Ingredients:  ( For a 13 inch oiled round cake tin )

FILLING:
500g                        pumpkin, shredded
200g                        diced pork or chicken meat ( seasoned with salt, pepper)
100g                        dried prawns ( soaked 10 minutes, coarsely chopped)
3 - 5                         dried shitake mushrooms ( soaked and diced )
150g                        tai tau choi
1 tablespoon            chopped garlic
1 tablespoon            chopped shallots
4 tablespoon            cooking oil

BATTER:
500g                        rice flour
75g                          tapioca flour
1000 ml                   water ( adjust to texture )
1/2 teaspoon           alkali water

SEASONINGS:
1 tablespoon           salt ( adjust to taste)
1 teaspoon              sugar ( to taste )
1 teaspoon              chicken stock powder
 dash of pepper


METHOD:

1. Mix the seasonings with rice flour, tapioca flour, alkali water and 
    water till a watery batter. Stir well and strained. Set aside.

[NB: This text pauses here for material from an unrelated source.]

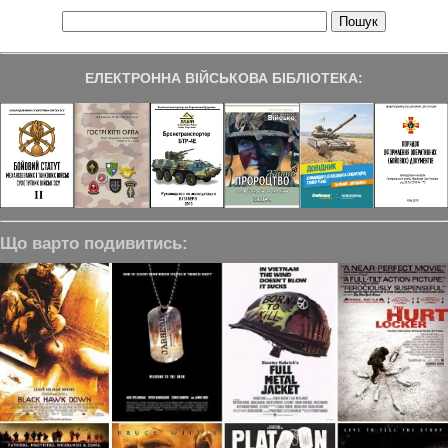
ЕЛЕКТРОННА ВІЙСЬКОВА БІБЛІОТЕКА:
Що варто подивитись:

2.  Heat oil in a wok, sauté the garlic and shallots till golden brown. Add 
     in dried prawns.  Fry till fragrant.  Add the meat and shitake 
     mushrooms.  Fry till cooked. Next add in pumpkin and stir fry for a few 
     minutes.  

3.  Pour in the watery batter and cook mixture for a few minutes over
     low heat, stirring all the time, until the mixture turns to a thick paste.

4.  Pour the paste into the oiled cake tin.  Smoothen the surface with a 
     spatula.  Place it in the steamer and steam over high heat for about 40 
     minutes.

5.  Remove the cake and allow it to cool thoroughly before cutting into 
      pieces.

6.  Garnish with fried shallots, chopped spring onions and red chillies on 
      top.

7.  Serve with chilli sauce.


A cross section of the pumpkin kuih when cutting into pieces .


Adding in some Chinese mushrooms certainly make the Pumpkin Kuih more flavorful!




The pumpkin kuih tasted so good, we actually finished almost half of it within a day!

So enjoy!!!

A very special thank you to my sister Mui Khin who has taken the effort 
to teach me make this marvelous kuih. THANK YOU JI CHIAR!